The first Infamous game wasn’t a real graphical showpiece for the PS3 but it was admirable given the scope for the game and it had some dazzling visual effects. Infamous 2 on the other hand has received such a massive overhaul that I still couldn’t believe how damn good the game looked when I was in my 8th hour playing it. Not only have the character models gotten a huge boost in detail (all the cutscenes in the game are rendered real-time utilizing the in-game engine) but the world of New Marais has some real beauty to it. It’s almost staggering that Infamous 2 looks as good as it does since it’s an open-world action game that has next to zero graphical hiccups like pop-up or huge texture loading. I don’t know how Sucker Punch did it, but Infamous 2 is without a doubt one of the best looking sandbox games released this generation since even the lowly NPCs of New Marais have received a nice boost in detail as well.
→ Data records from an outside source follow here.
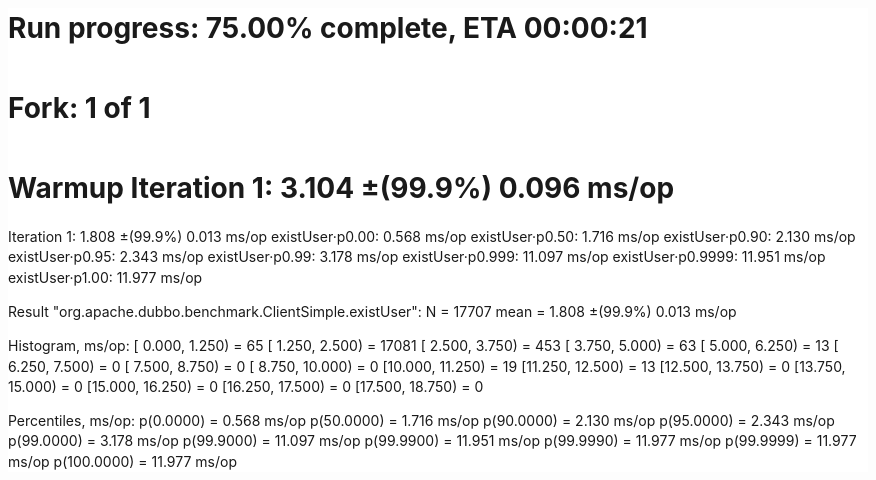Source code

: # Run progress: 75.00% complete, ETA 00:00:21
# Fork: 1 of 1
# Warmup Iteration   1: 3.104 ±(99.9%) 0.096 ms/op
Iteration   1: 1.808 ±(99.9%) 0.013 ms/op
                 existUser·p0.00:   0.568 ms/op
                 existUser·p0.50:   1.716 ms/op
                 existUser·p0.90:   2.130 ms/op
                 existUser·p0.95:   2.343 ms/op
                 existUser·p0.99:   3.178 ms/op
                 existUser·p0.999:  11.097 ms/op
                 existUser·p0.9999: 11.951 ms/op
                 existUser·p1.00:   11.977 ms/op



Result "org.apache.dubbo.benchmark.ClientSimple.existUser":
  N = 17707
  mean =      1.808 ±(99.9%) 0.013 ms/op

  Histogram, ms/op:
    [ 0.000,  1.250) = 65 
    [ 1.250,  2.500) = 17081 
    [ 2.500,  3.750) = 453 
    [ 3.750,  5.000) = 63 
    [ 5.000,  6.250) = 13 
    [ 6.250,  7.500) = 0 
    [ 7.500,  8.750) = 0 
    [ 8.750, 10.000) = 0 
    [10.000, 11.250) = 19 
    [11.250, 12.500) = 13 
    [12.500, 13.750) = 0 
    [13.750, 15.000) = 0 
    [15.000, 16.250) = 0 
    [16.250, 17.500) = 0 
    [17.500, 18.750) = 0 

  Percentiles, ms/op:
      p(0.0000) =      0.568 ms/op
     p(50.0000) =      1.716 ms/op
     p(90.0000) =      2.130 ms/op
     p(95.0000) =      2.343 ms/op
     p(99.0000) =      3.178 ms/op
     p(99.9000) =     11.097 ms/op
     p(99.9900) =     11.951 ms/op
     p(99.9990) =     11.977 ms/op
     p(99.9999) =     11.977 ms/op
    p(100.0000) =     11.977 ms/op

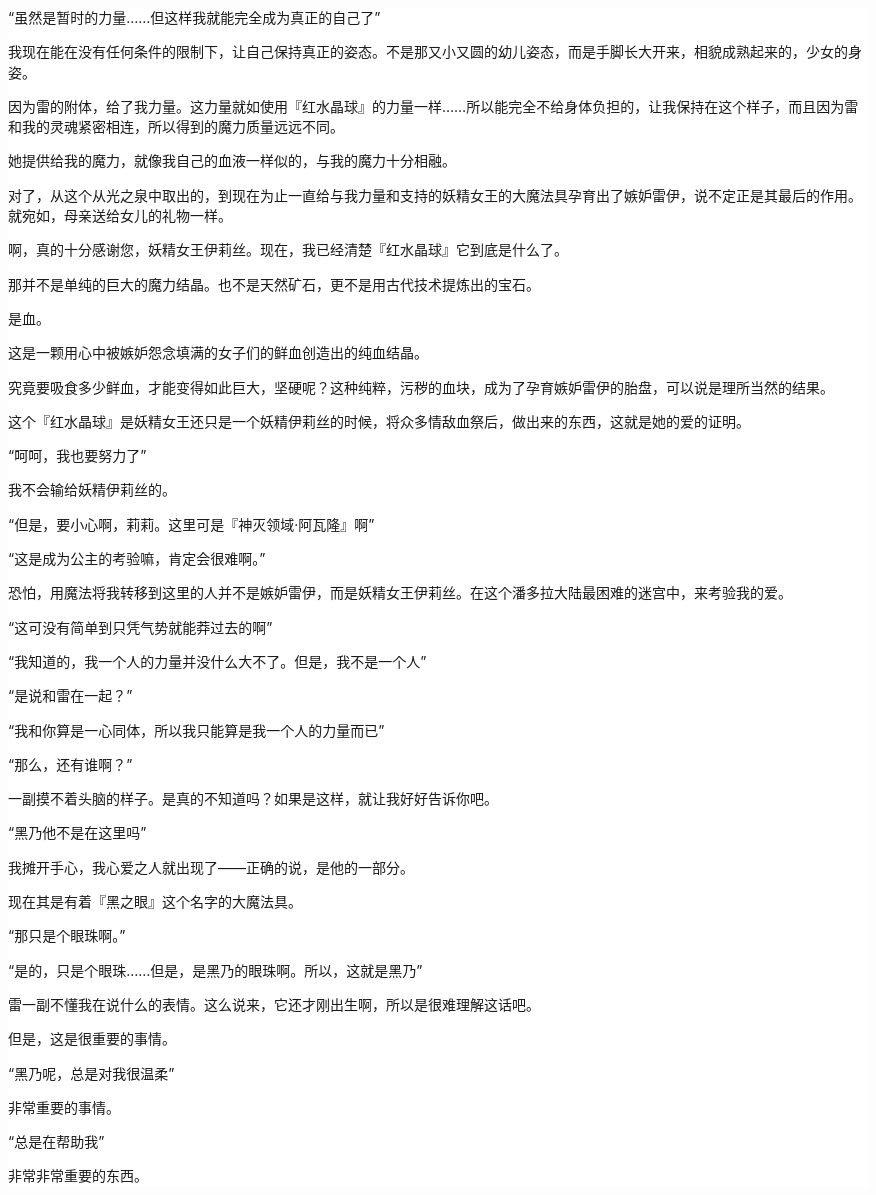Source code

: “虽然是暂时的力量……但这样我就能完全成为真正的自己了”

我现在能在没有任何条件的限制下，让自己保持真正的姿态。不是那又小又圆的幼儿姿态，而是手脚长大开来，相貌成熟起来的，少女的身姿。

因为雷的附体，给了我力量。这力量就如使用『红水晶球』的力量一样……所以能完全不给身体负担的，让我保持在这个样子，而且因为雷和我的灵魂紧密相连，所以得到的魔力质量远远不同。

她提供给我的魔力，就像我自己的血液一样似的，与我的魔力十分相融。

对了，从这个从光之泉中取出的，到现在为止一直给与我力量和支持的妖精女王的大魔法具孕育出了嫉妒雷伊，说不定正是其最后的作用。就宛如，母亲送给女儿的礼物一样。

啊，真的十分感谢您，妖精女王伊莉丝。现在，我已经清楚『红水晶球』它到底是什么了。

那并不是单纯的巨大的魔力结晶。也不是天然矿石，更不是用古代技术提炼出的宝石。

是血。

这是一颗用心中被嫉妒怨念填满的女子们的鲜血创造出的纯血结晶。

究竟要吸食多少鲜血，才能变得如此巨大，坚硬呢？这种纯粹，污秽的血块，成为了孕育嫉妒雷伊的胎盘，可以说是理所当然的结果。

这个『红水晶球』是妖精女王还只是一个妖精伊莉丝的时候，将众多情敌血祭后，做出来的东西，这就是她的爱的证明。

“呵呵，我也要努力了”

我不会输给妖精伊莉丝的。

“但是，要小心啊，莉莉。这里可是『神灭领域·阿瓦隆』啊”

“这是成为公主的考验嘛，肯定会很难啊。”

恐怕，用魔法将我转移到这里的人并不是嫉妒雷伊，而是妖精女王伊莉丝。在这个潘多拉大陆最困难的迷宫中，来考验我的爱。

“这可没有简单到只凭气势就能莽过去的啊”

“我知道的，我一个人的力量并没什么大不了。但是，我不是一个人”

“是说和雷在一起？”

“我和你算是一心同体，所以我只能算是我一个人的力量而已”

“那么，还有谁啊？”

一副摸不着头脑的样子。是真的不知道吗？如果是这样，就让我好好告诉你吧。

“黑乃他不是在这里吗”

我摊开手心，我心爱之人就出现了——正确的说，是他的一部分。

现在其是有着『黑之眼』这个名字的大魔法具。

“那只是个眼珠啊。”

“是的，只是个眼珠……但是，是黑乃的眼珠啊。所以，这就是黑乃”

雷一副不懂我在说什么的表情。这么说来，它还才刚出生啊，所以是很难理解这话吧。

但是，这是很重要的事情。

“黑乃呢，总是对我很温柔”

非常重要的事情。

“总是在帮助我”

非常非常重要的东西。
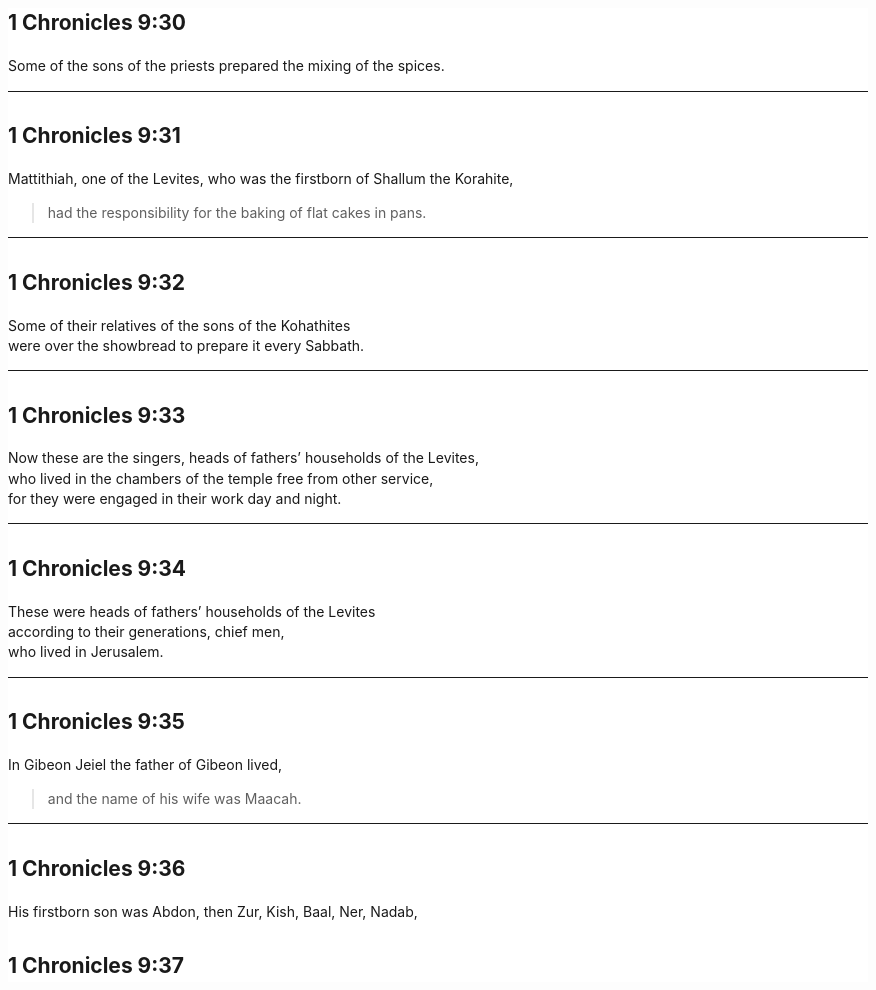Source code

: 
## 1 Chronicles 9:30

Some of the sons of the priests prepared the mixing of the spices.

---

## 1 Chronicles 9:31

Mattithiah, one of the Levites, who was the firstborn of Shallum the Korahite,

> had the responsibility for the baking of flat cakes in pans.

---

## 1 Chronicles 9:32

Some of their relatives of the sons of the Kohathites  
were over the showbread to prepare it every Sabbath.

---

## 1 Chronicles 9:33

Now these are the singers, heads of fathers’ households of the Levites,  
who lived in the chambers of the temple free from other service,  
for they were engaged in their work day and night.

---

## 1 Chronicles 9:34

These were heads of fathers’ households of the Levites  
according to their generations, chief men,  
who lived in Jerusalem.

---

## 1 Chronicles 9:35

In Gibeon Jeiel the father of Gibeon lived,

> and the name of his wife was Maacah.

---

## 1 Chronicles 9:36

His firstborn son was Abdon, then Zur, Kish, Baal, Ner, Nadab,

## 1 Chronicles 9:37
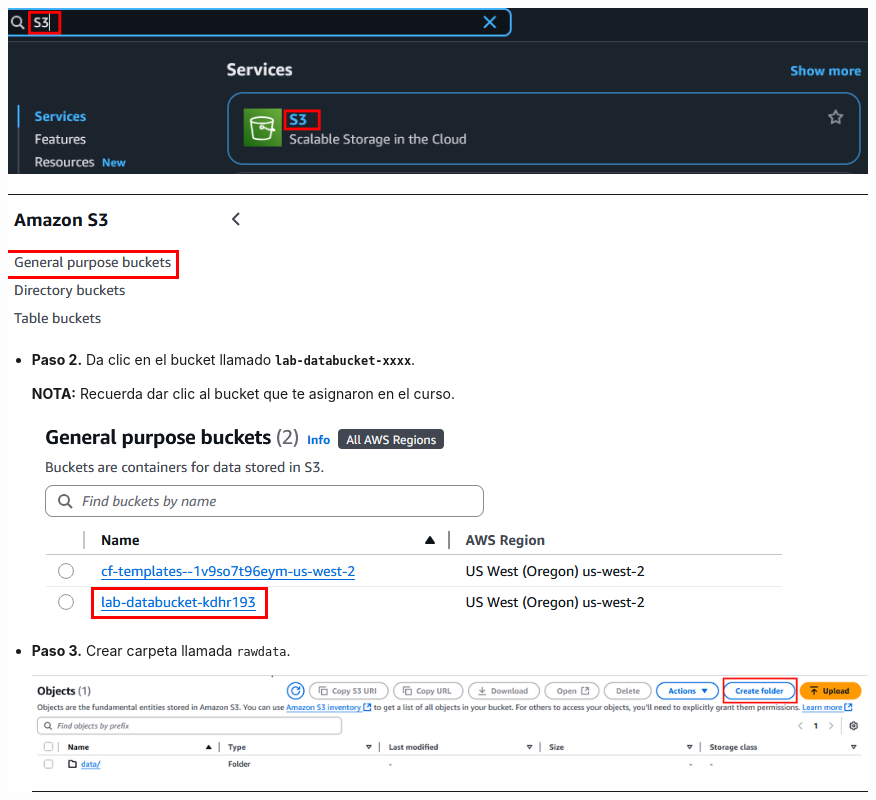   ![awstpract1](../images/lab6/img11.png)
  
  ---
  
  ![awstpract1](../images/lab6/img12.png)

- **Paso 2.** Da clic en el bucket llamado **`lab-databucket-xxxx`**.

  **NOTA:** Recuerda dar clic al bucket que te asignaron en el curso.

  ![awstpract1](../images/lab6/img13.png)

- **Paso 3.** Crear carpeta llamada `rawdata`.

  ![awstpract1](../images/lab6/img14.png)
  
  ---
  
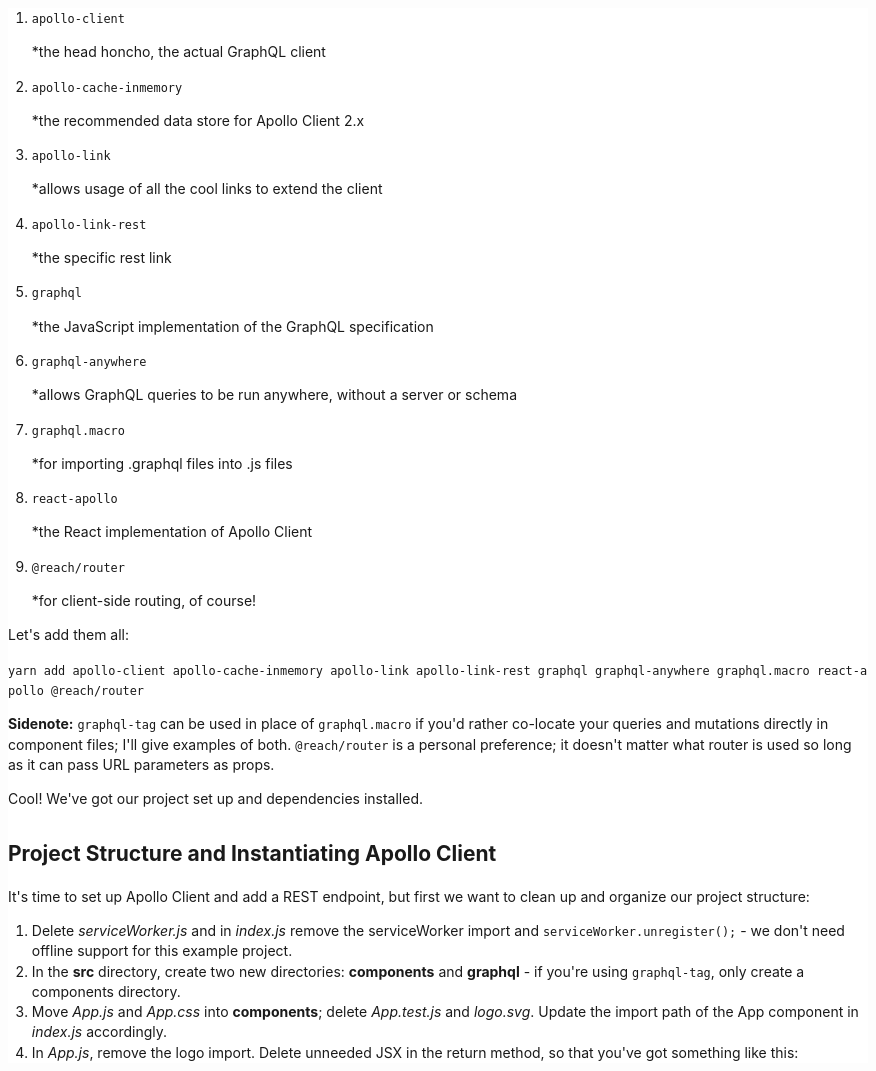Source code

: 1. `apollo-client`

   \*the head honcho, the actual GraphQL client

2. `apollo-cache-inmemory`

   \*the recommended data store for Apollo Client 2.x

3. `apollo-link`

   \*allows usage of all the cool links to extend the client

4. `apollo-link-rest`

   \*the specific rest link

5. `graphql`

   \*the JavaScript implementation of the GraphQL specification

6. `graphql-anywhere`

   \*allows GraphQL queries to be run anywhere, without a server or schema

7. `graphql.macro`

   \*for importing .graphql files into .js files

8. `react-apollo`

   \*the React implementation of Apollo Client

9. `@reach/router`

   \*for client-side routing, of course!

Let's add them all:

`yarn add apollo-client apollo-cache-inmemory apollo-link apollo-link-rest graphql graphql-anywhere graphql.macro react-apollo @reach/router`

**Sidenote:** `graphql-tag` can be used in place of `graphql.macro` if you'd rather co-locate your queries and mutations directly in component files; I'll give examples of both. `@reach/router` is a personal preference; it doesn't matter what router is used so long as it can pass URL parameters as props.

Cool! We've got our project set up and dependencies installed.

## Project Structure and Instantiating Apollo Client

It's time to set up Apollo Client and add a REST endpoint, but first we want to clean up and organize our project structure:

1. Delete _serviceWorker.js_ and in _index.js_ remove the serviceWorker import and `serviceWorker.unregister();` - we don't need offline support for this example project.
2. In the **src** directory, create two new directories: **components** and **graphql** - if you're using `graphql-tag`, only create a components directory.
3. Move _App.js_ and _App.css_ into **components**; delete _App.test.js_ and _logo.svg_. Update the import path of the App component in _index.js_ accordingly.
4. In _App.js_, remove the logo import. Delete unneeded JSX in the return method, so that you've got something like this:
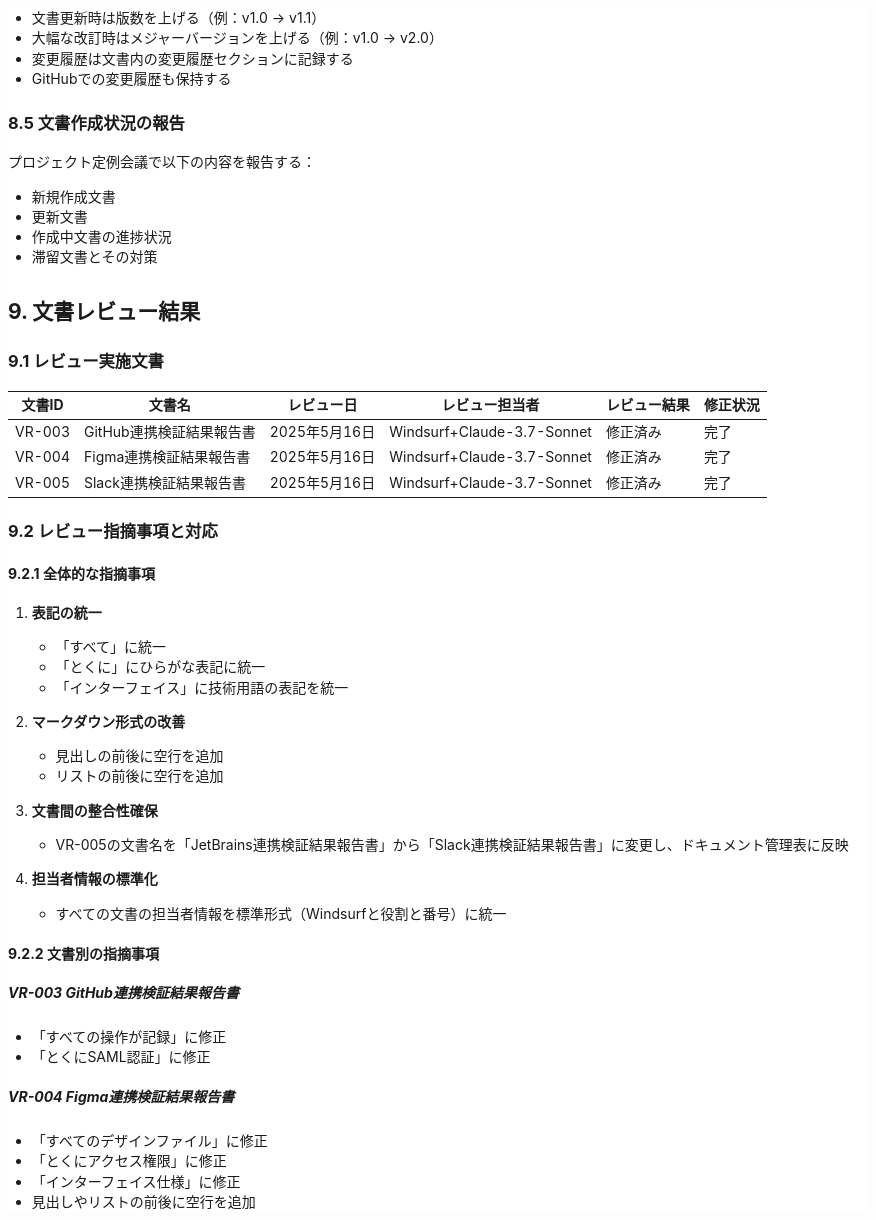 - 文書更新時は版数を上げる（例：v1.0 → v1.1）
- 大幅な改訂時はメジャーバージョンを上げる（例：v1.0 → v2.0）
- 変更履歴は文書内の変更履歴セクションに記録する
- GitHubでの変更履歴も保持する

### 8.5 文書作成状況の報告

プロジェクト定例会議で以下の内容を報告する：
- 新規作成文書
- 更新文書
- 作成中文書の進捗状況
- 滞留文書とその対策

## 9. 文書レビュー結果

### 9.1 レビュー実施文書

| 文書ID | 文書名 | レビュー日 | レビュー担当者 | レビュー結果 | 修正状況 |
|------|------|------|------|------|------|
| VR-003 | GitHub連携検証結果報告書 | 2025年5月16日 | Windsurf+Claude-3.7-Sonnet | 修正済み | 完了 |
| VR-004 | Figma連携検証結果報告書 | 2025年5月16日 | Windsurf+Claude-3.7-Sonnet | 修正済み | 完了 |
| VR-005 | Slack連携検証結果報告書 | 2025年5月16日 | Windsurf+Claude-3.7-Sonnet | 修正済み | 完了 |

### 9.2 レビュー指摘事項と対応

#### 9.2.1 全体的な指摘事項

1. **表記の統一**
   - 「すべて」に統一
   - 「とくに」にひらがな表記に統一
   - 「インターフェイス」に技術用語の表記を統一

2. **マークダウン形式の改善**
   - 見出しの前後に空行を追加
   - リストの前後に空行を追加

3. **文書間の整合性確保**
   - VR-005の文書名を「JetBrains連携検証結果報告書」から「Slack連携検証結果報告書」に変更し、ドキュメント管理表に反映

4. **担当者情報の標準化**
   - すべての文書の担当者情報を標準形式（Windsurfと役割と番号）に統一

#### 9.2.2 文書別の指摘事項

##### VR-003 GitHub連携検証結果報告書

- 「すべての操作が記録」に修正
- 「とくにSAML認証」に修正

##### VR-004 Figma連携検証結果報告書

- 「すべてのデザインファイル」に修正
- 「とくにアクセス権限」に修正
- 「インターフェイス仕様」に修正
- 見出しやリストの前後に空行を追加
With every swing of the Tesla Coil weapon and electrical blast that Cole sends out, Infamous 2 is simply a fun game that hardly has a slow spot. The story of Cole’s quest to become a better hero or villain (depending on how you opt to play) could’ve been fleshed out a bit more since it simply doesn’t feel as focus as it did in Infamous 1. However weak the story may be, the character growing that Cole goes through makes up for the weak parts of the plot and it is a joy to watch the cutscenes in the game since the voice acting (including Cole’s new vo Eric Ladin) do an excellent job of making a fantasy scenario seem entirely real. Featuring a slew of powers that are beyond fun to use (the Lightning Tether is almost akin to Spider-Man’s web slinging ability) and missions that are always action packed, Infamous 2 offers a lot of content that never gets repetitive since there are so many damn ways you can play the game. Infamous 2 may not be the most polished game out there as there are a few bugs/glitches and a couple of missions that are simply meh. But with the sheer abilities that Cole can perform and with an opening and closing boss battle that tops anything from the first game, Infamous 2 ultimately lives up to the hype we as gamers had for it and it’s easily one of the best games to appear on the PS3 this year.